Quale città? La ricetta per San Benedetto del senatore Giorgio Fede

San Benedetto del Tronto - Si riunisce l’assemblea dei cittadini di Fosso dei Galli
di Martina Oddi
SAN BENEDETTO – Infrastrutture strategiche per il futuro di San Benedetto, il sen. Giorgio Fede dice la sua.
Strategie di pianificazione urbanistica. “Premessa generale: San Benedetto è cresciuta tanti anni fa e poi è rimasta ferma, e mentre ci chiediamo se il piano regolatore – che risale agli anni ‘80 – serva ancora o meno, sta di fatto che esistono e si stanno diffondendo strumenti molto più moderni. Oggi serve uno strumento di pianificazione generale che disegni la città da qui a 50 anni, e avere una visione, non procedendo per interventi spot, non pensando solo all’edificazione: è il comune che deve pianificare, penso alla connessione tra la ferrovia e il porto, ma anche all’arredo urbano, a parcheggi scambiatori”.

**I TUOI COMPITI:**
• A. Cita dall'articolo sul senatore Giorgio Fede tutto quanto va da "Quale città? La" fino a "dice la sua.".
• B. Scrivi il seguito dell'articolo sulle proposte urbanistiche del senatore Giorgio Fede per San Benedetto, a partire dall'ultima frase riportata.
Le righe riportate non hanno alcun ruolo in questo lavoro.

**DATI FORNITI:**
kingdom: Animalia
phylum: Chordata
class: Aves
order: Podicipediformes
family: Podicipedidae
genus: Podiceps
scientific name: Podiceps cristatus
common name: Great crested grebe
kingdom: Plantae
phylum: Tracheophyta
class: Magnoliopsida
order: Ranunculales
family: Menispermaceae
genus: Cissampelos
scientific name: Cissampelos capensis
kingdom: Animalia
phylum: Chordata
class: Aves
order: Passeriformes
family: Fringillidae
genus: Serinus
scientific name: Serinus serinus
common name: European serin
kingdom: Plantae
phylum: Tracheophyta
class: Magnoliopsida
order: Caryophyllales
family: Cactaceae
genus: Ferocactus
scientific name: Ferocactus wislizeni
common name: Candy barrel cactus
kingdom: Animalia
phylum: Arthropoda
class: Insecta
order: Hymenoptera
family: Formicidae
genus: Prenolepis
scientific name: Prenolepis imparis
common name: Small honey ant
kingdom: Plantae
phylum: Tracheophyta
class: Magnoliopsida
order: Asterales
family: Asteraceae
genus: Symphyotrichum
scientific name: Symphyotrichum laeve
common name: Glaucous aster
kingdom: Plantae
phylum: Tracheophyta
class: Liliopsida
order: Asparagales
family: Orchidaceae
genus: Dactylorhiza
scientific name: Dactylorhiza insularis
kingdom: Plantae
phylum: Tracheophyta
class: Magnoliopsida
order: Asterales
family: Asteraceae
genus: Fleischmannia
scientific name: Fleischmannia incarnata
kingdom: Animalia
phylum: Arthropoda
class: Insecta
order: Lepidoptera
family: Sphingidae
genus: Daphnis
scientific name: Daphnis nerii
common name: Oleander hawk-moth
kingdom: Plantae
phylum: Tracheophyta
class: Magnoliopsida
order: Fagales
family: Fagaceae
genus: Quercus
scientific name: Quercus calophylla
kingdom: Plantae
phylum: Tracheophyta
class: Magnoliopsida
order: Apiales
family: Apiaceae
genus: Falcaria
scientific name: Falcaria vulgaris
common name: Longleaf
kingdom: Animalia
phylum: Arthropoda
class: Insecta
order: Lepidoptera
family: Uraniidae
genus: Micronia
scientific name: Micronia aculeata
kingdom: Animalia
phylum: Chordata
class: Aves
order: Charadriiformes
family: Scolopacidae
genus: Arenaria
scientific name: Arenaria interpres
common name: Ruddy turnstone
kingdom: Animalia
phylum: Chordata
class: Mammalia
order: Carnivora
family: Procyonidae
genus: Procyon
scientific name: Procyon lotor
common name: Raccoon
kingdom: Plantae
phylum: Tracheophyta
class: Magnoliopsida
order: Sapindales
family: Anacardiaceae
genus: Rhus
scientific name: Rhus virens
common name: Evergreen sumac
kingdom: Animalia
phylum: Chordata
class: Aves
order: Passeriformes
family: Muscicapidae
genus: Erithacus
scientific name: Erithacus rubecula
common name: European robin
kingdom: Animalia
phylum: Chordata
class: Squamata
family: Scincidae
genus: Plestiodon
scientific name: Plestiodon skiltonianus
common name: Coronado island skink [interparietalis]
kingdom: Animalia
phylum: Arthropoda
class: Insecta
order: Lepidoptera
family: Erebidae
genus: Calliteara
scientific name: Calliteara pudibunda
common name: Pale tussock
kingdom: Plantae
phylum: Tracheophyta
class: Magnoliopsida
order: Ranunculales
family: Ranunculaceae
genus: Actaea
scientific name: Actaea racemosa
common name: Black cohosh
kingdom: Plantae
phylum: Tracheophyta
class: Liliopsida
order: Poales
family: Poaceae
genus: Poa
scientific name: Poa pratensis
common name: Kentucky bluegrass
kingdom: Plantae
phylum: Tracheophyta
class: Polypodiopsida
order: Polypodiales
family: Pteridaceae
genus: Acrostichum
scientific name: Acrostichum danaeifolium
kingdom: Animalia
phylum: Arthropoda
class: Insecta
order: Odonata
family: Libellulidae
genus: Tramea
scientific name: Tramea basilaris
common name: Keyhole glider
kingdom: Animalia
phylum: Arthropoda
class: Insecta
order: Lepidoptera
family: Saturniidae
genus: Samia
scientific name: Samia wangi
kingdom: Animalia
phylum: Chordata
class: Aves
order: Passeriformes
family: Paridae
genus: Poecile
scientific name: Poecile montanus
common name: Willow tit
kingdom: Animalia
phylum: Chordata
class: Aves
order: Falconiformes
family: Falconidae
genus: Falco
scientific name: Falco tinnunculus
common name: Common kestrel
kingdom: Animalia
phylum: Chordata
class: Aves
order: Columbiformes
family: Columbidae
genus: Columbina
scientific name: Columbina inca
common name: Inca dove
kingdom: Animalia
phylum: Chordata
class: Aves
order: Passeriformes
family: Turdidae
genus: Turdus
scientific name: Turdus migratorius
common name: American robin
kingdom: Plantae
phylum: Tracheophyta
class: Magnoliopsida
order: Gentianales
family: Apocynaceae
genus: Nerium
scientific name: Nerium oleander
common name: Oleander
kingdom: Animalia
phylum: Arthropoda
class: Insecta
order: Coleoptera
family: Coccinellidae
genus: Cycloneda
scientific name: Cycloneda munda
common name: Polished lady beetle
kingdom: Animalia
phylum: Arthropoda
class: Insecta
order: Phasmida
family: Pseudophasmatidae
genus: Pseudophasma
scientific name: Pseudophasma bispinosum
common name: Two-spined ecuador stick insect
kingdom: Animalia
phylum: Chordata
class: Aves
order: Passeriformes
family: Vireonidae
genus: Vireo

**RISULTATI DEI COMPITI:**
• A.
Quale città? La ricetta per San Benedetto del senatore Giorgio Fede

San Benedetto del Tronto - Si riunisce l’assemblea dei cittadini di Fosso dei Galli
di Martina Oddi
SAN BENEDETTO – Infrastrutture strategiche per il futuro di San Benedetto, il sen. Giorgio Fede dice la sua.

• B.
Una politica del traffico.  “Il nostro piano regolatore è vecchio, gli scenari sono cambiati dagli anni ‘80, l’ambiente e la politica del traffico, del trasporto pubblico, di una città differente, si stanno imponendo. Servono incentivi più veloci, convenzionati, tariffe ad hoc: oggi i bus li prendono solo gli studenti e gli anziani. E anche per le bici, gli stalli sono pochissimi e l’arredo urbano ne risente se in un lungomare riqualificato poi le bici vengono attaccate ai lampioni”.
La proposta. “Uno spazio per concerti, che sia lo stadio, il campo dell’agraria, l’ex galoppatoio, che sia una struttura permanente, o al porto, dove è stato replicato il pienone per il cartellone del periodo estivo. Non certo il Ballarin, che mi sembra troppo vicino alle case. Un evento minore e un maxi spettacolo, coinvolgendo lo sport, li vedo bene”.
E infine l’Ospedale. “Il Madonna del Soccorso è da preservare? Sono da valutare la sua destinazione, la pianificazione regionale, per ora l’ospedale è uno e trino e non c’è chiarezza. La Regione non chiarisce e non c’è ancora il piano sanitario, in alternativa all’ospedale unico di Ceriscioli ci possiamo appellare al Balduzzi e lasciare quello di base ad Ascoli, e quello di primo livello a Monteprandone, portando lì il pronto soccorso perché arrivi in velocità grazie alla superstrada”.